[DATA FOR THIS TASK]:
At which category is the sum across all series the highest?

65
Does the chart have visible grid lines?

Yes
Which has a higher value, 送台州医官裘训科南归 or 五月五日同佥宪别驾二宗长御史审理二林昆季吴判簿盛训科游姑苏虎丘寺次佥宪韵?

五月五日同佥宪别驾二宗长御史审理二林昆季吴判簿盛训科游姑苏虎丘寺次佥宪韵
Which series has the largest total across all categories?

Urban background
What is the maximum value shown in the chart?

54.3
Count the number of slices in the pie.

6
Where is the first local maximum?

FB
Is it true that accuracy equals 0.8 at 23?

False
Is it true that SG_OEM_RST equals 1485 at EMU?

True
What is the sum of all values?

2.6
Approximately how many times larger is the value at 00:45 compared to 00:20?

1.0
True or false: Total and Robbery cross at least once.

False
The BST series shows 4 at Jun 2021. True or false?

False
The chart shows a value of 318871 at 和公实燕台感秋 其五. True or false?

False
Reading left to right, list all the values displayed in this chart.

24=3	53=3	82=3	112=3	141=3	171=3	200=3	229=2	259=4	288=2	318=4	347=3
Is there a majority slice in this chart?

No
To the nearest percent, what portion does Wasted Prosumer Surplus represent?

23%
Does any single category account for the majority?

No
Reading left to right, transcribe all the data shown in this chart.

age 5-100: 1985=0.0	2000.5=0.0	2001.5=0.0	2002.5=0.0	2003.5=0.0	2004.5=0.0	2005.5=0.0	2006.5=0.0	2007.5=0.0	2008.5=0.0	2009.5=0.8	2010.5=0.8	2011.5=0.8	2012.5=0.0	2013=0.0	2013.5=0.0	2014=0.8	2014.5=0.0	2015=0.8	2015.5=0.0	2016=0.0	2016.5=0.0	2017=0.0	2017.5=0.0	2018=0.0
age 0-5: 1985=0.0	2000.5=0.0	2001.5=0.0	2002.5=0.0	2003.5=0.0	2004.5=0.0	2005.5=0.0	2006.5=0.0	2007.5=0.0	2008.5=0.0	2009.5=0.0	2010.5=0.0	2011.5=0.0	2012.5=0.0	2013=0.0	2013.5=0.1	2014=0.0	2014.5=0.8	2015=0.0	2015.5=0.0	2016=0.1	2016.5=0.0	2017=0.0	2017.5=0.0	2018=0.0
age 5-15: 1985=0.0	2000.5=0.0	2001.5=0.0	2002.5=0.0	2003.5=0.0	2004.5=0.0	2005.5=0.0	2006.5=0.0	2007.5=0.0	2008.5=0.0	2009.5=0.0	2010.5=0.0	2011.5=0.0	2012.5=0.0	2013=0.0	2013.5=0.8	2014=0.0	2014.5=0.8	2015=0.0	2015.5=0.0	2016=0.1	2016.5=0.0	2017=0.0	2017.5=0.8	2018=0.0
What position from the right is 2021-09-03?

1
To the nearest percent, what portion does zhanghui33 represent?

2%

[EXERCISE]: Reproduce every entry above with each occurrence of "chart" changed to "graph" and all other text left as is.

[WRITTEN SOLUTION]:
At which category is the sum across all series the highest?

65
Does the graph have visible grid lines?

Yes
Which has a higher value, 送台州医官裘训科南归 or 五月五日同佥宪别驾二宗长御史审理二林昆季吴判簿盛训科游姑苏虎丘寺次佥宪韵?

五月五日同佥宪别驾二宗长御史审理二林昆季吴判簿盛训科游姑苏虎丘寺次佥宪韵
Which series has the largest total across all categories?

Urban background
What is the maximum value shown in the graph?

54.3
Count the number of slices in the pie.

6
Where is the first local maximum?

FB
Is it true that accuracy equals 0.8 at 23?

False
Is it true that SG_OEM_RST equals 1485 at EMU?

True
What is the sum of all values?

2.6
Approximately how many times larger is the value at 00:45 compared to 00:20?

1.0
True or false: Total and Robbery cross at least once.

False
The BST series shows 4 at Jun 2021. True or false?

False
The graph shows a value of 318871 at 和公实燕台感秋 其五. True or false?

False
Reading left to right, list all the values displayed in this graph.

24=3	53=3	82=3	112=3	141=3	171=3	200=3	229=2	259=4	288=2	318=4	347=3
Is there a majority slice in this graph?

No
To the nearest percent, what portion does Wasted Prosumer Surplus represent?

23%
Does any single category account for the majority?

No
Reading left to right, transcribe all the data shown in this graph.

age 5-100: 1985=0.0	2000.5=0.0	2001.5=0.0	2002.5=0.0	2003.5=0.0	2004.5=0.0	2005.5=0.0	2006.5=0.0	2007.5=0.0	2008.5=0.0	2009.5=0.8	2010.5=0.8	2011.5=0.8	2012.5=0.0	2013=0.0	2013.5=0.0	2014=0.8	2014.5=0.0	2015=0.8	2015.5=0.0	2016=0.0	2016.5=0.0	2017=0.0	2017.5=0.0	2018=0.0
age 0-5: 1985=0.0	2000.5=0.0	2001.5=0.0	2002.5=0.0	2003.5=0.0	2004.5=0.0	2005.5=0.0	2006.5=0.0	2007.5=0.0	2008.5=0.0	2009.5=0.0	2010.5=0.0	2011.5=0.0	2012.5=0.0	2013=0.0	2013.5=0.1	2014=0.0	2014.5=0.8	2015=0.0	2015.5=0.0	2016=0.1	2016.5=0.0	2017=0.0	2017.5=0.0	2018=0.0
age 5-15: 1985=0.0	2000.5=0.0	2001.5=0.0	2002.5=0.0	2003.5=0.0	2004.5=0.0	2005.5=0.0	2006.5=0.0	2007.5=0.0	2008.5=0.0	2009.5=0.0	2010.5=0.0	2011.5=0.0	2012.5=0.0	2013=0.0	2013.5=0.8	2014=0.0	2014.5=0.8	2015=0.0	2015.5=0.0	2016=0.1	2016.5=0.0	2017=0.0	2017.5=0.8	2018=0.0
What position from the right is 2021-09-03?

1
To the nearest percent, what portion does zhanghui33 represent?

2%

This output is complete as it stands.